:: Provided text

First you hate it, and then you like it

Lately, I’ve been in a reading mood, more than a writing mood so although I have finished several books from my staggering TBR pile, I don’t feel like writing about them right now. That’s a problem when you have a book blog. Then again, maybe not. I never seem to have a hard time finding something to talk about in person, so why should that be any different here? Afterall, my blog is called Book CHATTER, right?

Ahem… (head cold in full swing, Sudafed cloud to follow)

Have you ever disliked a book and then changed your mind after hearing that one of your friends, or in my case, a respected book blogger, liked it better? Without any research at all, I can tell you that this year, I was swayed by other readers at least three times. At first, this confused me. It confused me because when I finished these books, there was no doubt in my mind what I was going to say about them. However, when I sat down to write those reviews, I suddenly had a change of heart.

::::

**To do**
(1) Decide whether each statement agrees with the blog post about changing one's mind on books. Answer yes or no for each, and quote the deciding words from the blog post. (a) The writer has lately been in a writing mood more than a reading mood. (b) The writer's blog is called Book CHATTER. (c) This year, the writer was swayed by other readers at least three times.
(2) Duplicate the stretch of the blog post about changing one's mind on books from "Have you ever" through "change of heart.".
(3) Write the next part of the blog post about changing one's mind on books, starting after its last sentence.

:: Dataset extract

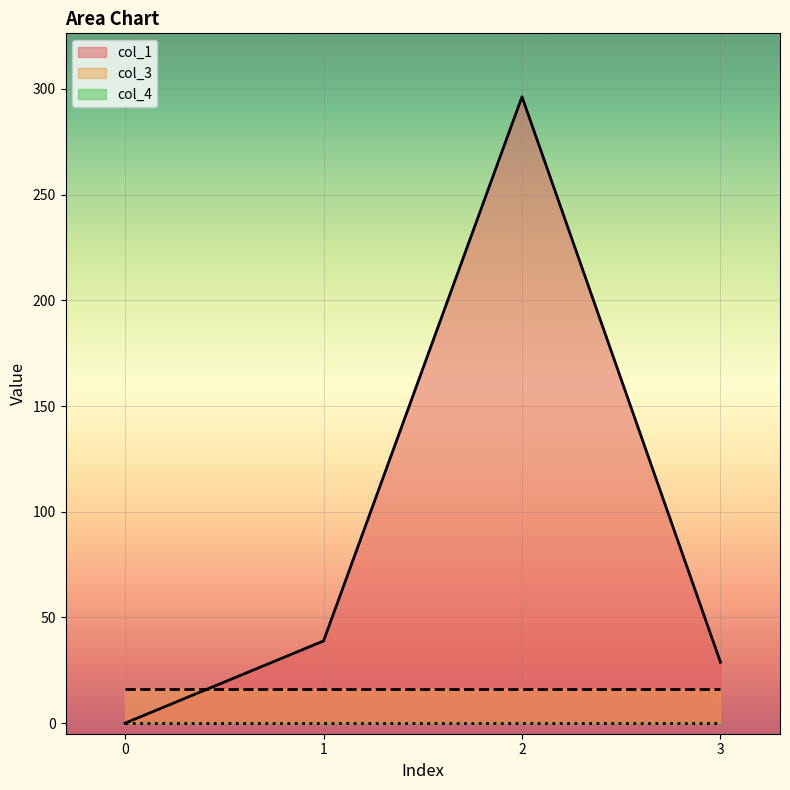

Which series has the widest spread of values?

col_1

::::

**Outputs for the tasks**
(1)
(a) No: "Lately, I’ve been in a reading mood, more than a writing mood"
(b) Yes: "my blog is called Book CHATTER"
(c) Yes: "this year, I was swayed by other readers at least three times"

(2)
Have you ever disliked a book and then changed your mind after hearing that one of your friends, or in my case, a respected book blogger, liked it better? Without any research at all, I can tell you that this year, I was swayed by other readers at least three times. At first, this confused me. It confused me because when I finished these books, there was no doubt in my mind what I was going to say about them. However, when I sat down to write those reviews, I suddenly had a change of heart.

(3)
At first this bothered me, because it made me feel as if I didn’t really know what the heck I was saying. Then it made me think that I was being wishy-washy or sugar-coating how I really felt about the book. After pondering this for months, I’ve decided that neither is correct. It’s no different than going to a book club meeting, prepared to discuss what was in your opinion, a real stinker, only to realize that you totally missed one aspect of the story, or you neglected to consider A and B. Suddenly, clouds part and with a furrowed brow, you sit down to write about said book but from an entirely different angle.

Does this mean that the review you read is not my true reaction to the book? Not at all. I have never given a book a glowing review if I didn’t feel it deserved one, but because of some very influential readers and bloggers, I’ve opened my mind to other viewpoints which in turn, makes the review more well-rounded, as opposed to my “gut reaction” which is often how my first drafts are.

I’m not even going to ask if this has happened to you, because I know that it has, but do you find that it happens often? Just for fun, I am going to share with you the bloggers that influence me the most. When they talk, I sit-up and take notice.

Sandy from You’ve Gotta Read This! (she doesn’t always sway me, like with Ready Player One, but she sure makes me question if I’ve completely lost my marbles)

Arti from Ripple Effects (we have similar reading tastes, but she nearly always brings up something I didn’t initially consider)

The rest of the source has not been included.